U.S. Secretary of War Pete Hegseth set the stage. On March 2, he called the gameplan, saying the war would be fought by the U.S. with “No stupid rules of engagement.” This time, he said, there would be “no politically correct wars.” Those “dumb, politically correct wars of the past” are “the opposite” of what the U.S. would do to Iran. In this war, waged in the Department of War fashion, the U.S. military would provide “no quarter, no mercy for our enemies.” That declaration is defined in the Pentagon’s law of war manual as a war crime, as are a host of declarations listed by the International Committee of the Red Cross.
In a March 13 Truth Social Post, Trump called the Iranian leadership “deranged scumbags” and said that it is “a great honor” to be killing them.
He has repeatedly threatened to obliterate Iran’s power plants and energy infrastructure and has linked that to Iran capitulating in negotiations. As Amnesty International has pointed out, such threats, if acted upon, “would unleash catastrophic harm on millions of citizens.” These are the same citizens Trump has claimed to aid and protect. Amnesty states that “Trump must retract [these] deeply irresponsible threats…. based on the USA’s obligations under international humanitarian law to avoid civilian harm.”
On March 30, Trump threatened that “if for any reason a deal is not shortly reached… we will conclude our lovely “stay” in Iran by blowing up and completely obliterating all of their Electric Generating Plants, Oil Wells and Kharg Island (and possibly all desalinization plants!).”
Every word of the post is a war crime. The deprivation of energy and some of Iran’s water could create a humanitarian crisis for millions of Iranians. Article 54 of Additional Protocol I to the Geneva Convention explicitly includes “drinking water installations” under the category of things “it is prohibited to attack, destroy, remove or render useless” because they are “indispensable to the survival of the civilian population.” The threat uses energy and water needed by the people of Iran as leverage in negotiations with the government.
Trump’s threat, made in his April 1 address, to “simultaneously” “hit each and every one of their electric-generating plants” and their oil and “bring them back to the stone ages, where they belong,” is, at best, the threat of collective punishment.
Moving the war of words to an unprecedented level, Trump again openly threatened war crimes in a post on Sunday, saying, “Tuesday will be Power Plant Day, and Bridge Day, all wrapped up in one, in Iran. There Will be nothing like it!!! Open the Fuckin’ Strait, you crazy bastards, or you’ll be living in Hell -JUST WATCH!”

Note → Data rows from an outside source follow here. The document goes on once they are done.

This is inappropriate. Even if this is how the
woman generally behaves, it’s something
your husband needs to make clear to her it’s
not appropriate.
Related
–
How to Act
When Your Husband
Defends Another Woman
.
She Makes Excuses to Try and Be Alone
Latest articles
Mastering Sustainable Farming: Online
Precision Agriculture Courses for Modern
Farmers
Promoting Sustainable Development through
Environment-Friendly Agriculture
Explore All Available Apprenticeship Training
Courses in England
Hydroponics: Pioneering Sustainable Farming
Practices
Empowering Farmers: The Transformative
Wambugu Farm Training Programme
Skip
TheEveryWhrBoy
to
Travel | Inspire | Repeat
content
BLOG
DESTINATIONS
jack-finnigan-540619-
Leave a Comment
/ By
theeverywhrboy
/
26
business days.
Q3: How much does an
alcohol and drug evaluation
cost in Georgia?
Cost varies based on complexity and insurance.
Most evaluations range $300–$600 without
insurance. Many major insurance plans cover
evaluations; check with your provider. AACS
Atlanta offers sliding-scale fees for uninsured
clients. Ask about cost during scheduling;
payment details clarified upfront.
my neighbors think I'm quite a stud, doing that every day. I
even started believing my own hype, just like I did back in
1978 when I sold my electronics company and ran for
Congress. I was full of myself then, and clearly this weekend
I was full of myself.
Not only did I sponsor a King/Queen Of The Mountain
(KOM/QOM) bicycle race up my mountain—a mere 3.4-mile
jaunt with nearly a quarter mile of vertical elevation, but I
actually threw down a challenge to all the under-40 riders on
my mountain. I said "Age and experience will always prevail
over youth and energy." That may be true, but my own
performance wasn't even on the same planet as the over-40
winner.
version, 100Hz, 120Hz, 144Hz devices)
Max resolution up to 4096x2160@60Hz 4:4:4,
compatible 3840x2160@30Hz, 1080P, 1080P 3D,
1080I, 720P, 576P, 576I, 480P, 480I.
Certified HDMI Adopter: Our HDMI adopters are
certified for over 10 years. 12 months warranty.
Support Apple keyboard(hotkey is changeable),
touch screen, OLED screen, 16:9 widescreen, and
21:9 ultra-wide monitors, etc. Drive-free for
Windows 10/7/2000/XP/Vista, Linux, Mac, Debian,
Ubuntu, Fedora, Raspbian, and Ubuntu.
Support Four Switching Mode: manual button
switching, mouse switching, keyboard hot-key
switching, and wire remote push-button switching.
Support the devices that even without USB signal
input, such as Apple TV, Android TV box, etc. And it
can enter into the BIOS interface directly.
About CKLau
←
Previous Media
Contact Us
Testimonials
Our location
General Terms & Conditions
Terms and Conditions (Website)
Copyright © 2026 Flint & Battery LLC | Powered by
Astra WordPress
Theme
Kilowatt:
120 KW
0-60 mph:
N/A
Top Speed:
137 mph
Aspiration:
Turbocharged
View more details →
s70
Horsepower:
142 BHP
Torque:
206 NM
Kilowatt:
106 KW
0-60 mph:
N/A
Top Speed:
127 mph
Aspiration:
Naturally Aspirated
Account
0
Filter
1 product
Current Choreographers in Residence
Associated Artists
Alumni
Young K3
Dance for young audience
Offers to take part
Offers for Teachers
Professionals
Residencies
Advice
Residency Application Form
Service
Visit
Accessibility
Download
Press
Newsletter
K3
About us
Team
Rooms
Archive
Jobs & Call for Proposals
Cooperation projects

The threat moved Iran to plead that “If the conscience of the United Nations were alive, it would not remain silent in the face of the overt and shameless threat… of intent to commit war crimes.”
The post was offensive and shocking not just for its language and its unveiled threat of war crimes on civilian infrastructure, but for its invocation of Allah in the bombing of the Islamic Republic. Trump closed his threat to the people of Iran with the words, “Praise be to Allah.”
Not only can bombs violate international law. The UN Charter prohibits, not only the “use of force,” but “the threat” of force. The war on Iran is illegal. The missiles and bombs falling on Iran are illegal. And the words coming out of Washington are illegal. Many of the words spoken by the White House and the Department of War may be war crimes.